» Supplied data:
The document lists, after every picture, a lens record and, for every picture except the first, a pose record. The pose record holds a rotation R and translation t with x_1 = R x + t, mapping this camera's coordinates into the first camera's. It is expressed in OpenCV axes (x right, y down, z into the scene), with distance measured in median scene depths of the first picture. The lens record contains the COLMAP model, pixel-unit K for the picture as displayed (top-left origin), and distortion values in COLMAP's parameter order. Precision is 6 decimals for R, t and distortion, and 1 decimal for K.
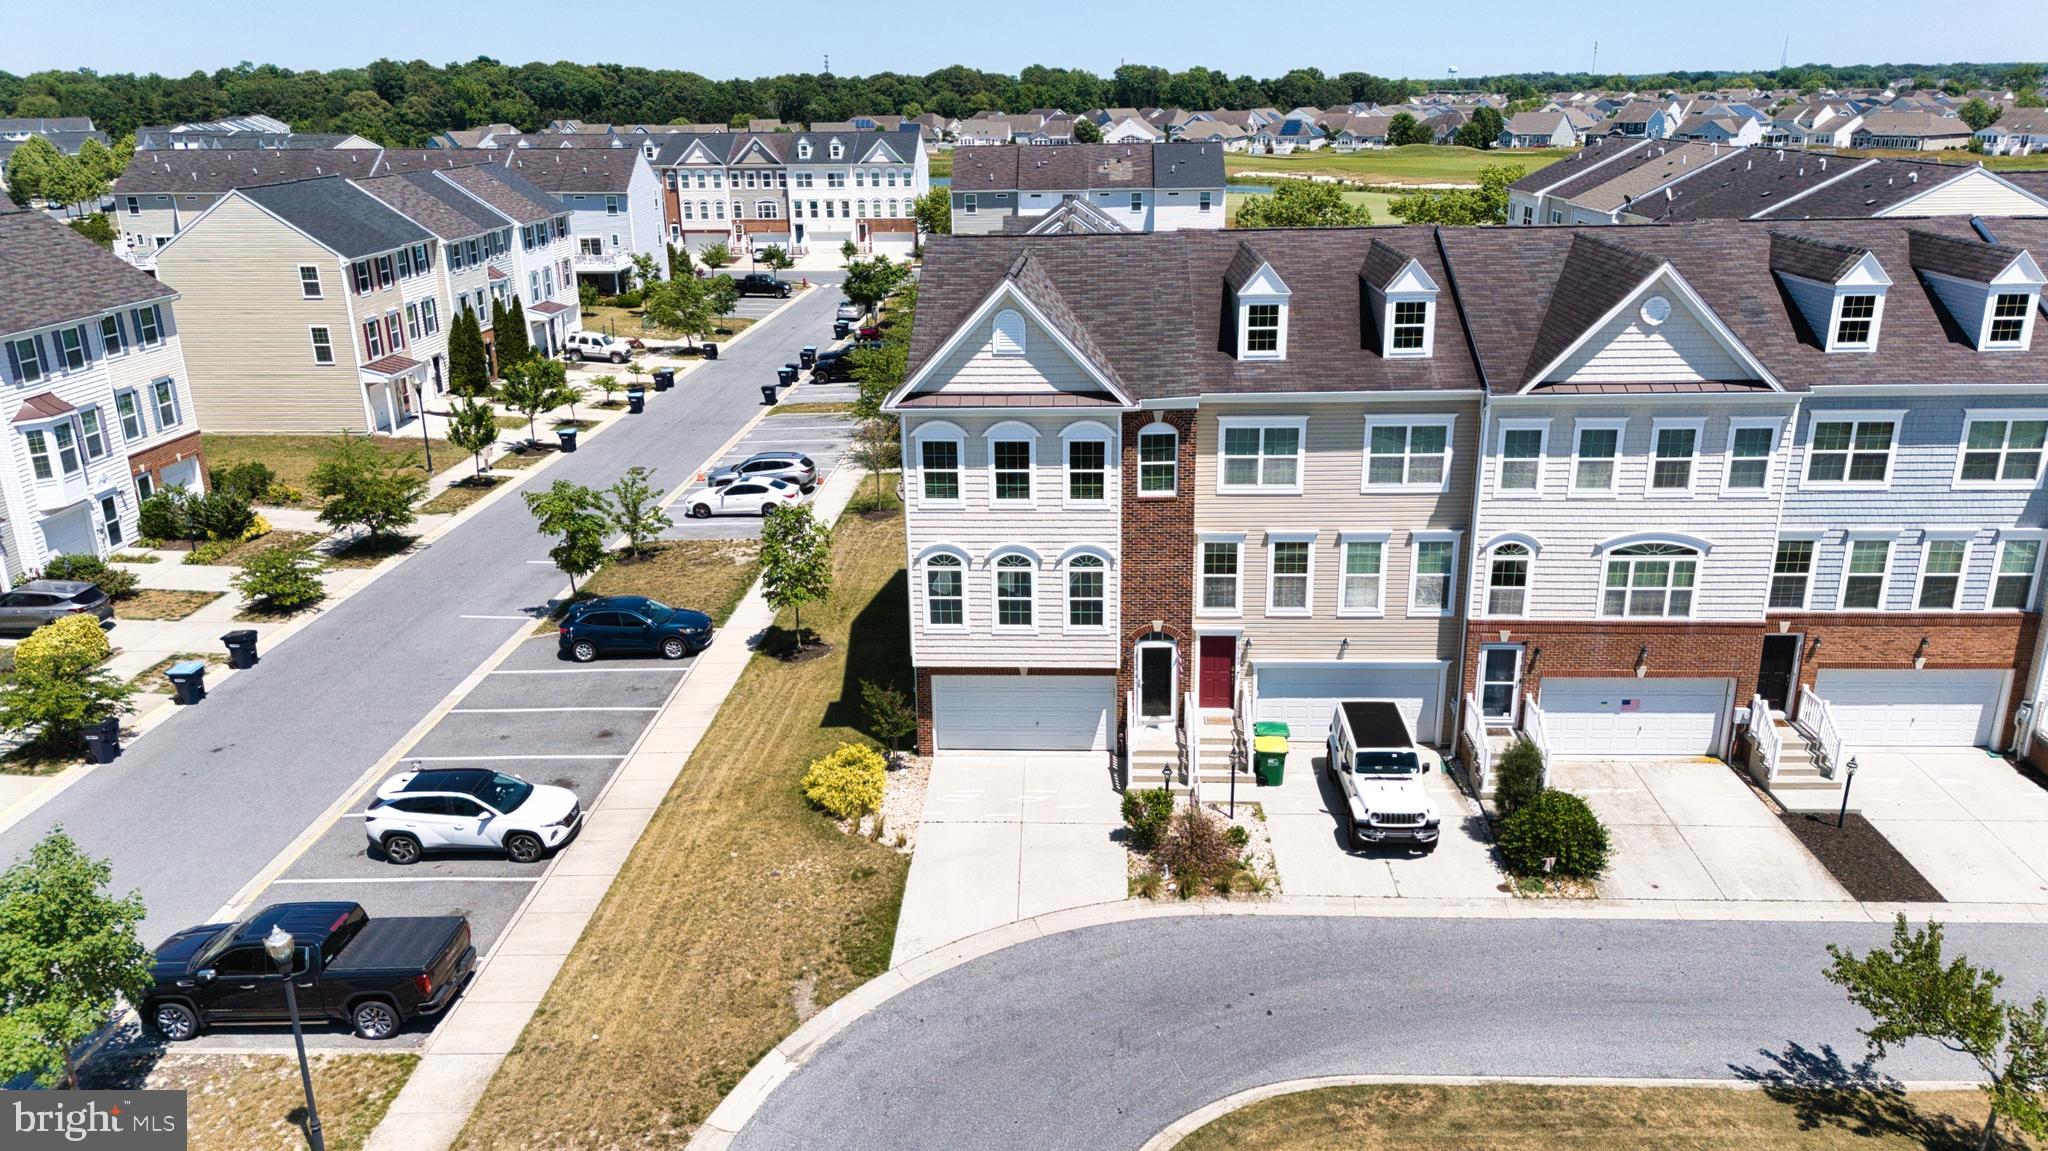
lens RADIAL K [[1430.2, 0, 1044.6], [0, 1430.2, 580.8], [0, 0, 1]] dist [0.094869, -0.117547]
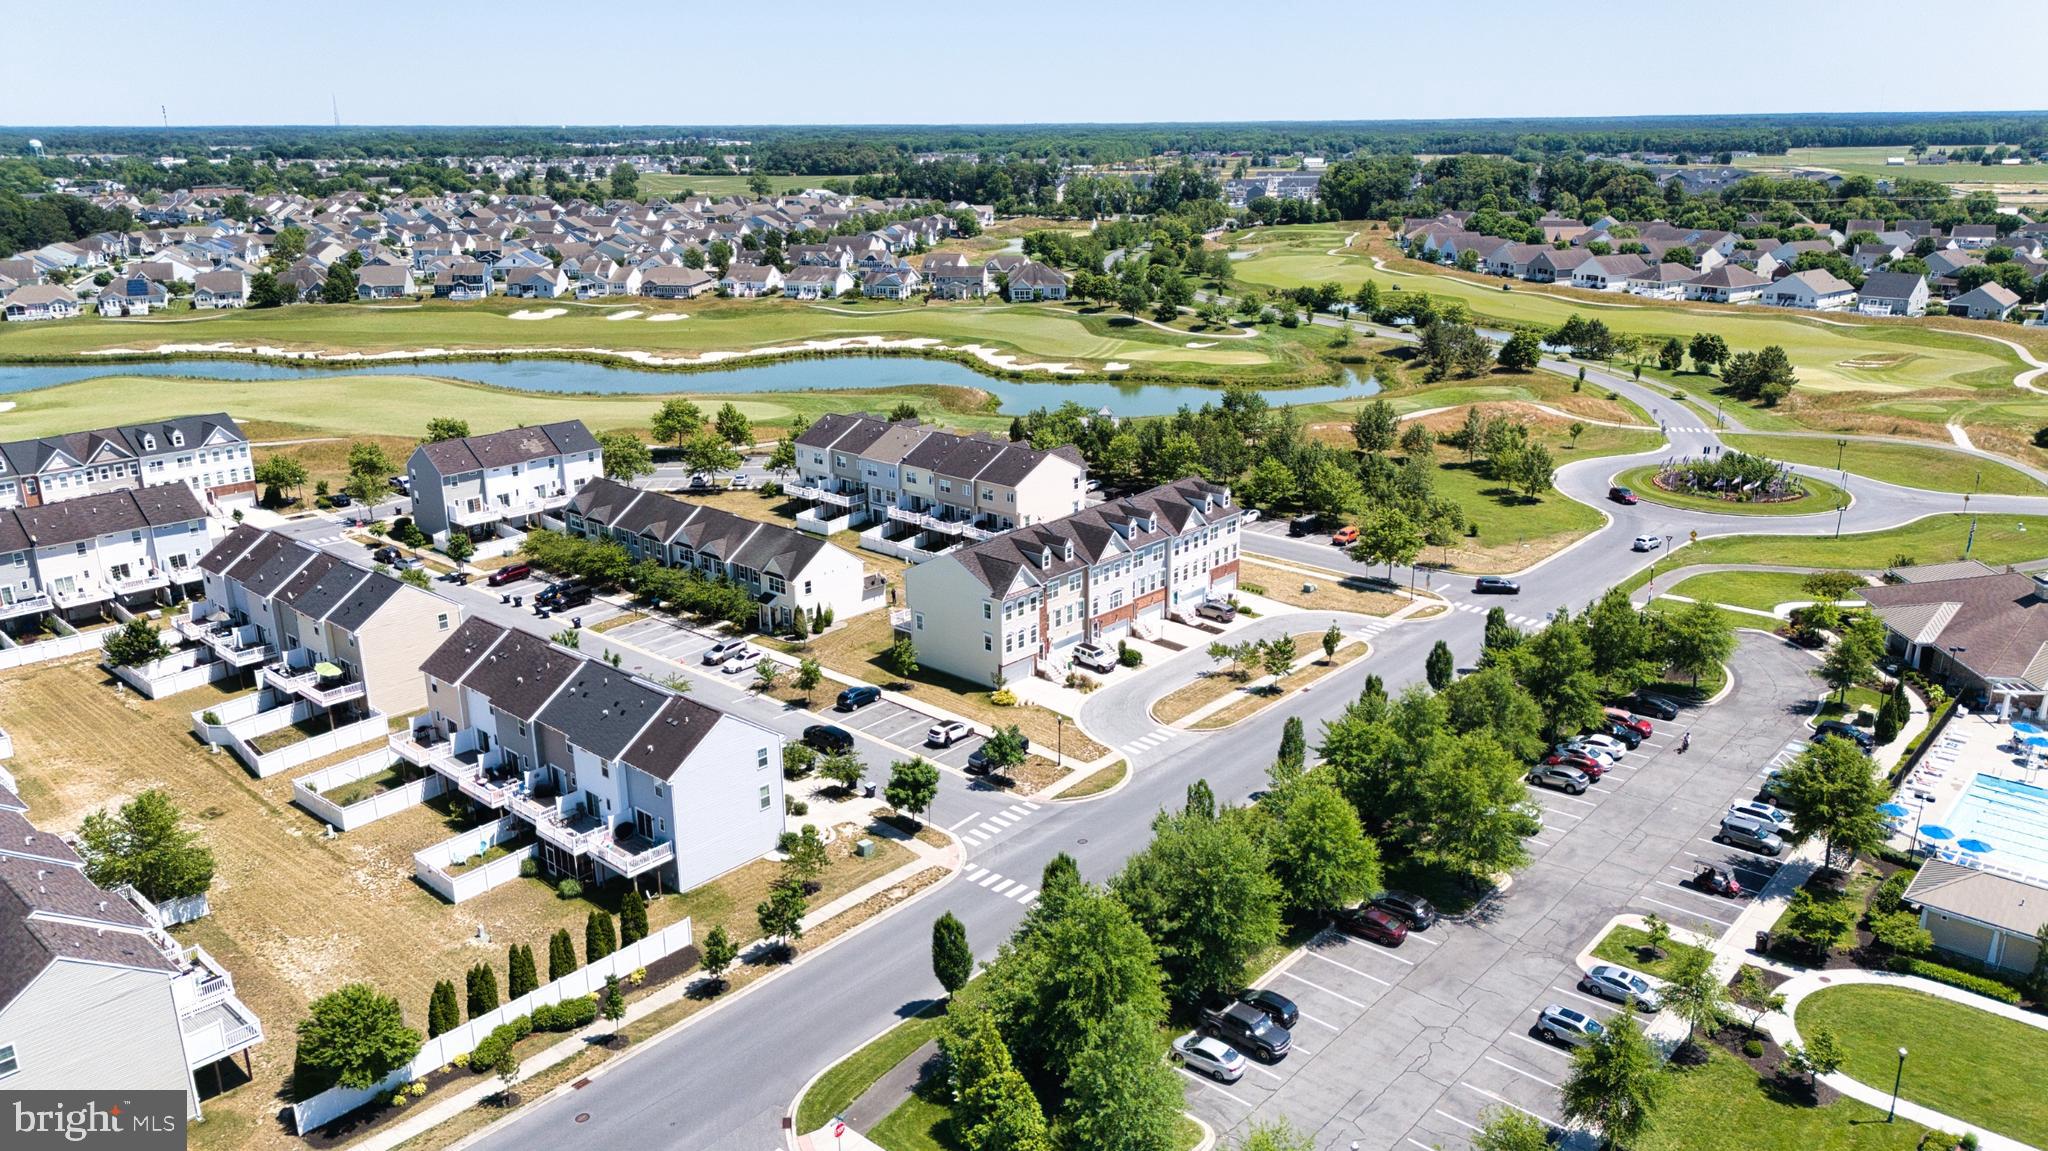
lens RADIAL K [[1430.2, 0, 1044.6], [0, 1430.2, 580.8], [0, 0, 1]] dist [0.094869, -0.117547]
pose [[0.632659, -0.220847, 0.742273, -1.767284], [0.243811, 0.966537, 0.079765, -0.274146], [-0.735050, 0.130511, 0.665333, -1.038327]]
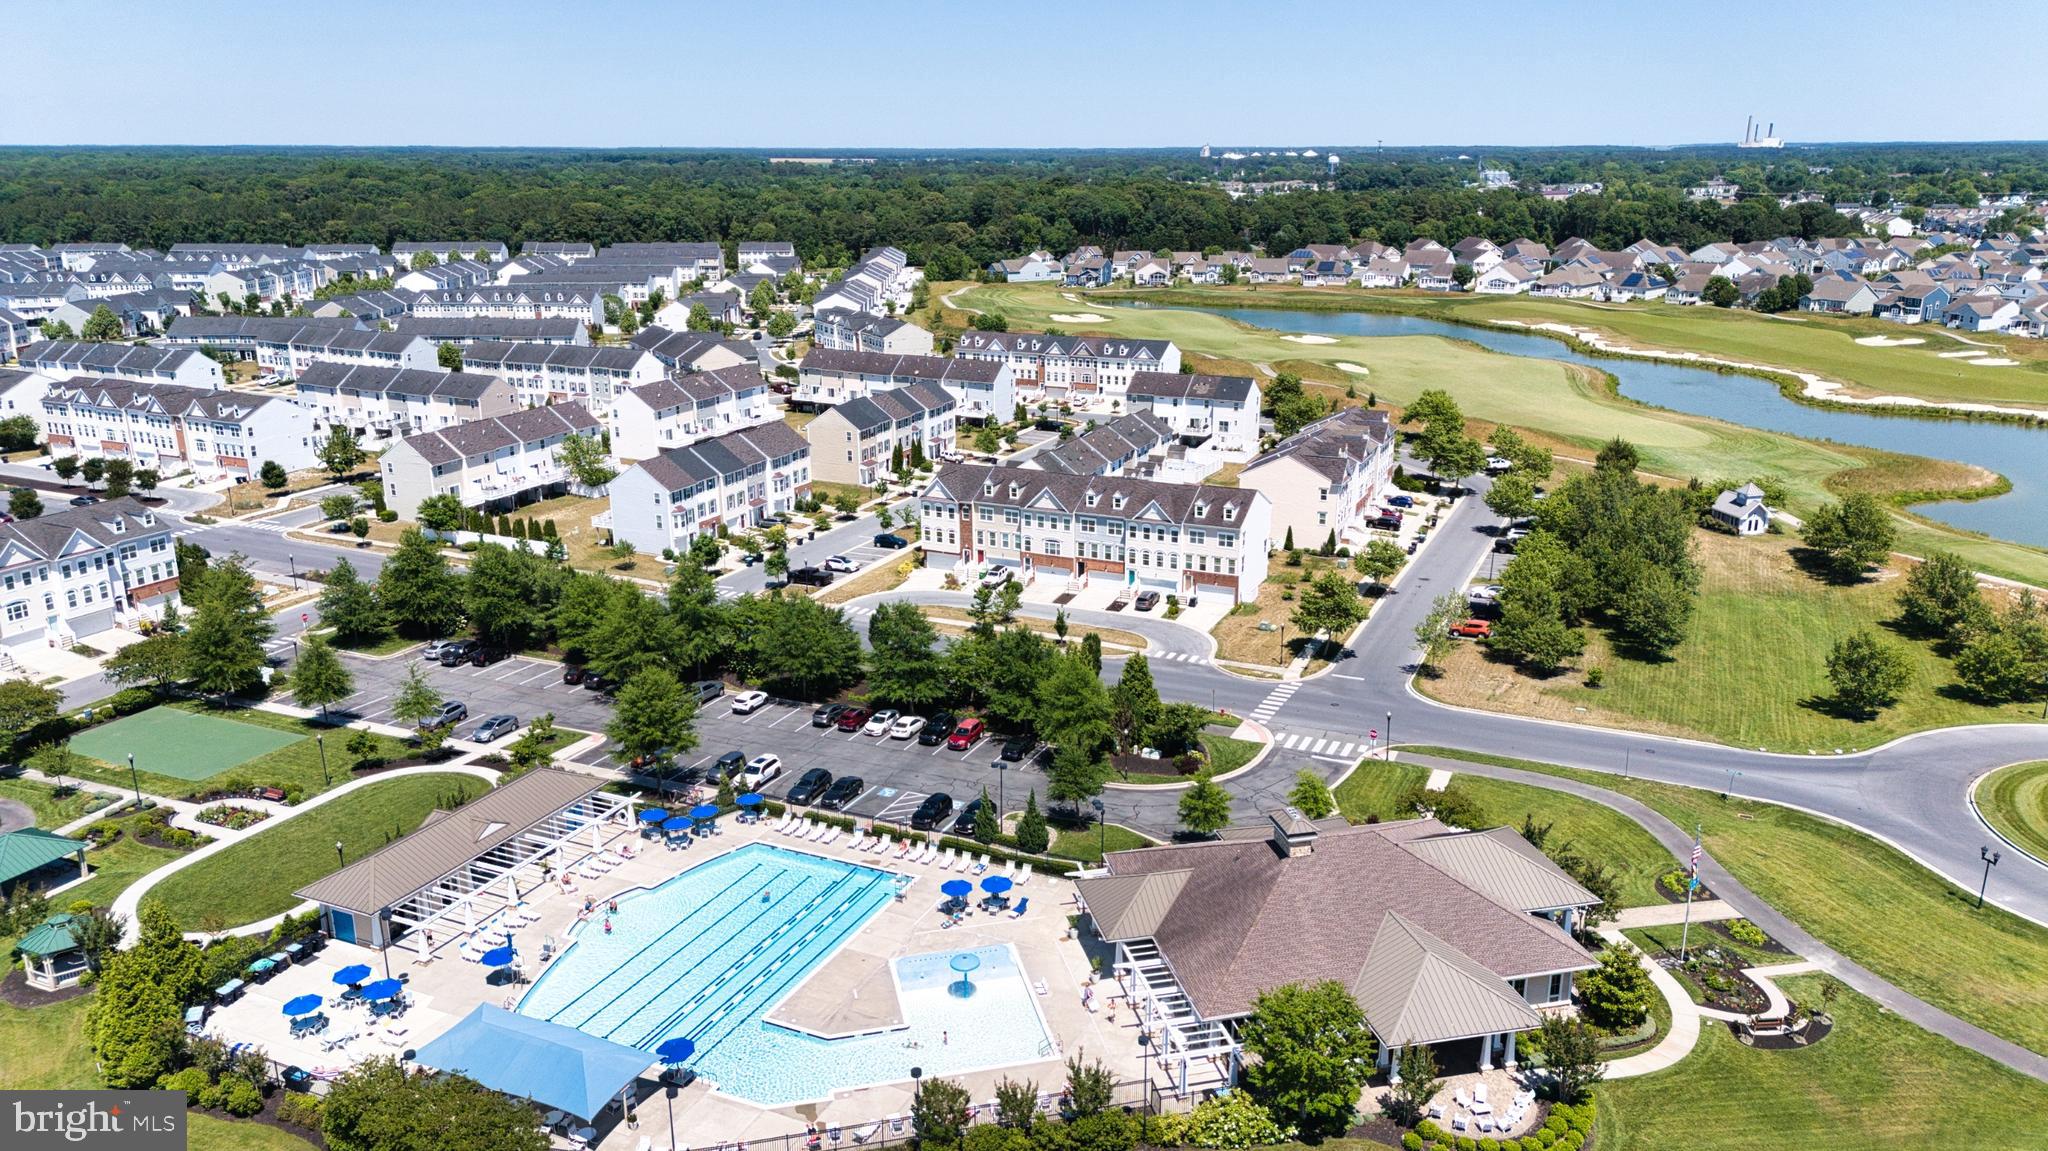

» About this task:
Copy every line above verbatim, leaving out the pictures.

» Answer section:
The document lists, after every picture, a lens record and, for every picture except the first, a pose record. The pose record holds a rotation R and translation t with x_1 = R x + t, mapping this camera's coordinates into the first camera's. It is expressed in OpenCV axes (x right, y down, z into the scene), with distance measured in median scene depths of the first picture. The lens record contains the COLMAP model, pixel-unit K for the picture as displayed (top-left origin), and distortion values in COLMAP's parameter order. Precision is 6 decimals for R, t and distortion, and 1 decimal for K.
lens RADIAL K [[1430.2, 0, 1044.6], [0, 1430.2, 580.8], [0, 0, 1]] dist [0.094869, -0.117547]
lens RADIAL K [[1430.2, 0, 1044.6], [0, 1430.2, 580.8], [0, 0, 1]] dist [0.094869, -0.117547]
pose [[0.632659, -0.220847, 0.742273, -1.767284], [0.243811, 0.966537, 0.079765, -0.274146], [-0.735050, 0.130511, 0.665333, -1.038327]]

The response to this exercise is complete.